▸ Exercise input
--*--
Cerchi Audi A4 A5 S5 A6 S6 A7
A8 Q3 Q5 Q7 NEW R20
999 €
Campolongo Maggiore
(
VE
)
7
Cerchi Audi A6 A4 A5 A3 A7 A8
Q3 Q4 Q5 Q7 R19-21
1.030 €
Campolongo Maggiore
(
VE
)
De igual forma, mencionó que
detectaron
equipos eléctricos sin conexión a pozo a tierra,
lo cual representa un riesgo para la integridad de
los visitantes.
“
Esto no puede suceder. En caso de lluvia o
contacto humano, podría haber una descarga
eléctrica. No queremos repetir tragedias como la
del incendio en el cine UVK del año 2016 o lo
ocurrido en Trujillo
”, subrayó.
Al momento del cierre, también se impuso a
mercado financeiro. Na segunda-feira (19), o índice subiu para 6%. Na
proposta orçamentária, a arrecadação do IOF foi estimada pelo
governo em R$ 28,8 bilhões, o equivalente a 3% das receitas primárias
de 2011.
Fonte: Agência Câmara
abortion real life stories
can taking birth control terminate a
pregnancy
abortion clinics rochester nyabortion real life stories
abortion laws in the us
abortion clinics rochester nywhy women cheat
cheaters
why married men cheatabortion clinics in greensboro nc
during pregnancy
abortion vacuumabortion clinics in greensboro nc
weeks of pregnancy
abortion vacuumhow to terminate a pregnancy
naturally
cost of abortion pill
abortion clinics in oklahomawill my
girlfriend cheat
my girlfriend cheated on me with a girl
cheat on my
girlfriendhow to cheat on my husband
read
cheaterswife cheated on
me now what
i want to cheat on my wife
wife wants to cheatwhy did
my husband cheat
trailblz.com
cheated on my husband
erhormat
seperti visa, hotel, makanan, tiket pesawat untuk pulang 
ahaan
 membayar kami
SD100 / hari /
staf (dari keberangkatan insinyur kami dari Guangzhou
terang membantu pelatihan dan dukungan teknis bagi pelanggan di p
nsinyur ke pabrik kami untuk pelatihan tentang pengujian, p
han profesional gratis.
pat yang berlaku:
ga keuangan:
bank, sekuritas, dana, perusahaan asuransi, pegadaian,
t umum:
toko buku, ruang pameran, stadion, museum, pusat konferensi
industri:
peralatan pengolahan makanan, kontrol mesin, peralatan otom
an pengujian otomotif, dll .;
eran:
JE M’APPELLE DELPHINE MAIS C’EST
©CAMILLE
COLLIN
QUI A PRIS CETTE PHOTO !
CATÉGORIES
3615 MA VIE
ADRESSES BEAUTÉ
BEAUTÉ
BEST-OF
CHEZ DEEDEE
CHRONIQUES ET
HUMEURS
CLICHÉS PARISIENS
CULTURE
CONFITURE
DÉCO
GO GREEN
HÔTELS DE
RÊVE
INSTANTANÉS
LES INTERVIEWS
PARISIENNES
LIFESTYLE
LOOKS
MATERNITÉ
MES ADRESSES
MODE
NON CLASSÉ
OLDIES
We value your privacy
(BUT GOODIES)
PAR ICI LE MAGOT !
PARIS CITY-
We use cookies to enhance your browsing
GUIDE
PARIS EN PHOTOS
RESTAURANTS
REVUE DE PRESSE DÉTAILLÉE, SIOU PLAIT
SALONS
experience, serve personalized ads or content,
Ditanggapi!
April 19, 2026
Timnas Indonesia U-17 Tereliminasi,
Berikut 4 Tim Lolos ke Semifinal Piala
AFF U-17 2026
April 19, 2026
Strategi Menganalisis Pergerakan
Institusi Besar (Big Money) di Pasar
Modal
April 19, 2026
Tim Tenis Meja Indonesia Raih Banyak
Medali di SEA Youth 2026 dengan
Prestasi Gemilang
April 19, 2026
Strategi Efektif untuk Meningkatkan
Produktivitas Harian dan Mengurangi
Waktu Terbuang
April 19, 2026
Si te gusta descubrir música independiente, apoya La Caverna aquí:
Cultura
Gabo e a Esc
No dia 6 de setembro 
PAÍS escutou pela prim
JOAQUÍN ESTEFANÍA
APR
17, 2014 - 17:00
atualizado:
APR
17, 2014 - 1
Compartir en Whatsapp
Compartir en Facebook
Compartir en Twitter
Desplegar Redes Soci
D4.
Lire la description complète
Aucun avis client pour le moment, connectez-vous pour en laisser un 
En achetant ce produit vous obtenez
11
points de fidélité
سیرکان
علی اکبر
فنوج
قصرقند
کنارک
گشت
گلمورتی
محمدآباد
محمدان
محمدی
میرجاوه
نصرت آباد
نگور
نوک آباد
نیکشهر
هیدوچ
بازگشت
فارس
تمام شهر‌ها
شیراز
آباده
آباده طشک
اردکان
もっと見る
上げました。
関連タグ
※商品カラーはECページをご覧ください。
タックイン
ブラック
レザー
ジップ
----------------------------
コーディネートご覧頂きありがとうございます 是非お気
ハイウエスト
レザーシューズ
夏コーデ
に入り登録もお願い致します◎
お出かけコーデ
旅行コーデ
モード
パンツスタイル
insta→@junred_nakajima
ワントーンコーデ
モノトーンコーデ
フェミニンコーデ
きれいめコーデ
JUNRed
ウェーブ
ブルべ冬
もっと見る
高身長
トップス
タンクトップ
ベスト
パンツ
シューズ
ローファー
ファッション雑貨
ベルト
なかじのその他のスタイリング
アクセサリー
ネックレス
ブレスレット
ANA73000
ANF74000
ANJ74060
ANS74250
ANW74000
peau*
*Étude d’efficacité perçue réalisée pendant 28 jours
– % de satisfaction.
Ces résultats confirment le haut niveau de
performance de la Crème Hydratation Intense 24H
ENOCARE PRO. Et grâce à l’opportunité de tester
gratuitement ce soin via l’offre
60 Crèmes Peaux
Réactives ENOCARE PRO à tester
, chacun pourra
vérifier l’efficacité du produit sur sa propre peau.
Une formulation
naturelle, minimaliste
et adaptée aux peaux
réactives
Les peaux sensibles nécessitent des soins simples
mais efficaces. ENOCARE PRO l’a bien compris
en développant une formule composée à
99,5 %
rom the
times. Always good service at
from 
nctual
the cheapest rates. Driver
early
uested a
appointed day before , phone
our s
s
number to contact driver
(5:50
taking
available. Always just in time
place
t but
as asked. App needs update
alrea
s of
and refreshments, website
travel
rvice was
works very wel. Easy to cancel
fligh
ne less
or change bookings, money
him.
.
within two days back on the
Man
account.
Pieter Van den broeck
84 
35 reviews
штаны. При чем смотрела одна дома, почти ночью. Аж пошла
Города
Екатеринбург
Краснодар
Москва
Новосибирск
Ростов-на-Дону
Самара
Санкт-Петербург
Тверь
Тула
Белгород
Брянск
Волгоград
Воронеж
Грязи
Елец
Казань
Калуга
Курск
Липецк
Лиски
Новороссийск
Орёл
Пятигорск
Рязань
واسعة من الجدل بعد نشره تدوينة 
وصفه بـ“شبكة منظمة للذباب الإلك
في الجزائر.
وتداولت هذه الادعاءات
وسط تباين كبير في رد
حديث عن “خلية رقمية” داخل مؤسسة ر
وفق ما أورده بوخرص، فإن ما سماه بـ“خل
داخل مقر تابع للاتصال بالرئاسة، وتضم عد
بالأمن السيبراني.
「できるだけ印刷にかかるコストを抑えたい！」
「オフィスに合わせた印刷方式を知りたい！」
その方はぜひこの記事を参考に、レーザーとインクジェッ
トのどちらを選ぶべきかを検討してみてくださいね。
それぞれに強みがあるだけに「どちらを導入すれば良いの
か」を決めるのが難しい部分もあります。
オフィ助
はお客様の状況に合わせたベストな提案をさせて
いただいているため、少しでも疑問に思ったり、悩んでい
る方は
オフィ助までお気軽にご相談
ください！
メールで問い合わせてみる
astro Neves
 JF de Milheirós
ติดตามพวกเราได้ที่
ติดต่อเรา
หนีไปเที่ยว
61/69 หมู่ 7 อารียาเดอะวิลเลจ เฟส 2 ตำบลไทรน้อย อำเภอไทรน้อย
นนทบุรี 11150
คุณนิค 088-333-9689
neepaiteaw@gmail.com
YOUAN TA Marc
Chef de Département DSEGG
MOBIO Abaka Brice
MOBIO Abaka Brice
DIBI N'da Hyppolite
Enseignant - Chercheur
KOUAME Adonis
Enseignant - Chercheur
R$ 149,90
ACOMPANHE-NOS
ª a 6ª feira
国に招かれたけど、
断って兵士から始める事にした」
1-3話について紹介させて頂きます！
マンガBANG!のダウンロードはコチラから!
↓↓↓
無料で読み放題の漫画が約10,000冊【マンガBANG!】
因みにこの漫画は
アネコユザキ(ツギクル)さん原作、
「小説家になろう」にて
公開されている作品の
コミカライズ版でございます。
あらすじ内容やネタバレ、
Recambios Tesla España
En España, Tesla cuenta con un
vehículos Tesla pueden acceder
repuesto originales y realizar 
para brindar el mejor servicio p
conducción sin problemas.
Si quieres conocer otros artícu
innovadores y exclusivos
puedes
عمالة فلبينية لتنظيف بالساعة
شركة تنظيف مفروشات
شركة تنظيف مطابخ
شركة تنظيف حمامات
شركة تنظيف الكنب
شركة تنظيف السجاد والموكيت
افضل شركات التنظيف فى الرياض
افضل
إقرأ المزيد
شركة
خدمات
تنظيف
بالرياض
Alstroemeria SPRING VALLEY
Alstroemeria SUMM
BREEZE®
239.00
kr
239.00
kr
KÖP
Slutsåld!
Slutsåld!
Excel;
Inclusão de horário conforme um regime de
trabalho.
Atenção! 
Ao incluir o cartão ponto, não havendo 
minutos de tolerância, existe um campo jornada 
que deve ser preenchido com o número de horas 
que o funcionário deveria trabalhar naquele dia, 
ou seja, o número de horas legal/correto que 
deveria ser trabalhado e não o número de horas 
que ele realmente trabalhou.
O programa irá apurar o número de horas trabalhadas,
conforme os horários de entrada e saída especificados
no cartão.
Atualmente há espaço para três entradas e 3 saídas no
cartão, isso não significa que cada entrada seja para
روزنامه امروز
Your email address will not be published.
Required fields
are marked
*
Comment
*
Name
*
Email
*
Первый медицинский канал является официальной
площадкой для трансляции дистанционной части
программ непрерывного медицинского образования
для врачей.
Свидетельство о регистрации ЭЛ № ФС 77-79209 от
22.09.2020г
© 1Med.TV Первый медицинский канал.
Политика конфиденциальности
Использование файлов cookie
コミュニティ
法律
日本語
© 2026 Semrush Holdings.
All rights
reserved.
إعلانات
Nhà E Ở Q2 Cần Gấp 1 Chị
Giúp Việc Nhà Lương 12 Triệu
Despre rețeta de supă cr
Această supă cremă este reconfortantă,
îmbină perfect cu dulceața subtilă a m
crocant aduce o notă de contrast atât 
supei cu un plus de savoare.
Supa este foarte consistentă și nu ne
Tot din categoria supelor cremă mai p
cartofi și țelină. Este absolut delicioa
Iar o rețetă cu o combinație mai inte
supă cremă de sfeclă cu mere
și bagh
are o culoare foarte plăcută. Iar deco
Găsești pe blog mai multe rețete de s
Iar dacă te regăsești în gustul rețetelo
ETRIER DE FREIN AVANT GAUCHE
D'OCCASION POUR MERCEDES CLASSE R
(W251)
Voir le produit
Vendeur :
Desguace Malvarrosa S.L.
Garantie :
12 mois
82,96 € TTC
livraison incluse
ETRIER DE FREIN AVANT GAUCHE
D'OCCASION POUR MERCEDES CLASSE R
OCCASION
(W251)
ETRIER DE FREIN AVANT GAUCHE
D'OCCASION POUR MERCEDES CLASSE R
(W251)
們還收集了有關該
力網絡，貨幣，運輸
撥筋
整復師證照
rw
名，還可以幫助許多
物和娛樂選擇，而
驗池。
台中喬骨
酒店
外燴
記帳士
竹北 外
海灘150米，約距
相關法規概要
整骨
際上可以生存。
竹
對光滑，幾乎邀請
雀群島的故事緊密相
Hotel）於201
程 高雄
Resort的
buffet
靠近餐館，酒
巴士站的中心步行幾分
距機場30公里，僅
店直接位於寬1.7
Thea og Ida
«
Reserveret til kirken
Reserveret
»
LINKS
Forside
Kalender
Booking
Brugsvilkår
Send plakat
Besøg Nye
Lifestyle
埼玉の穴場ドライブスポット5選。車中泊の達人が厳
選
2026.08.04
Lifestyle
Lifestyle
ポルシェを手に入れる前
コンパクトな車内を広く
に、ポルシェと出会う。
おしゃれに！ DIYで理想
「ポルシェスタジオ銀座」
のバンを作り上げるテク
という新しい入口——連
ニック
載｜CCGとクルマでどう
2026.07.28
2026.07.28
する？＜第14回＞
--*--
▸ Task item
Reproduce the listing above line for line, from its very first line through the line that contains "proposta orçamentária, a", including that line.

▸ Written response
Cerchi Audi A4 A5 S5 A6 S6 A7
A8 Q3 Q5 Q7 NEW R20
999 €
Campolongo Maggiore
(
VE
)
7
Cerchi Audi A6 A4 A5 A3 A7 A8
Q3 Q4 Q5 Q7 R19-21
1.030 €
Campolongo Maggiore
(
VE
)
De igual forma, mencionó que
detectaron
equipos eléctricos sin conexión a pozo a tierra,
lo cual representa un riesgo para la integridad de
los visitantes.
“
Esto no puede suceder. En caso de lluvia o
contacto humano, podría haber una descarga
eléctrica. No queremos repetir tragedias como la
del incendio en el cine UVK del año 2016 o lo
ocurrido en Trujillo
”, subrayó.
Al momento del cierre, también se impuso a
mercado financeiro. Na segunda-feira (19), o índice subiu para 6%. Na
proposta orçamentária, a arrecadação do IOF foi estimada pelo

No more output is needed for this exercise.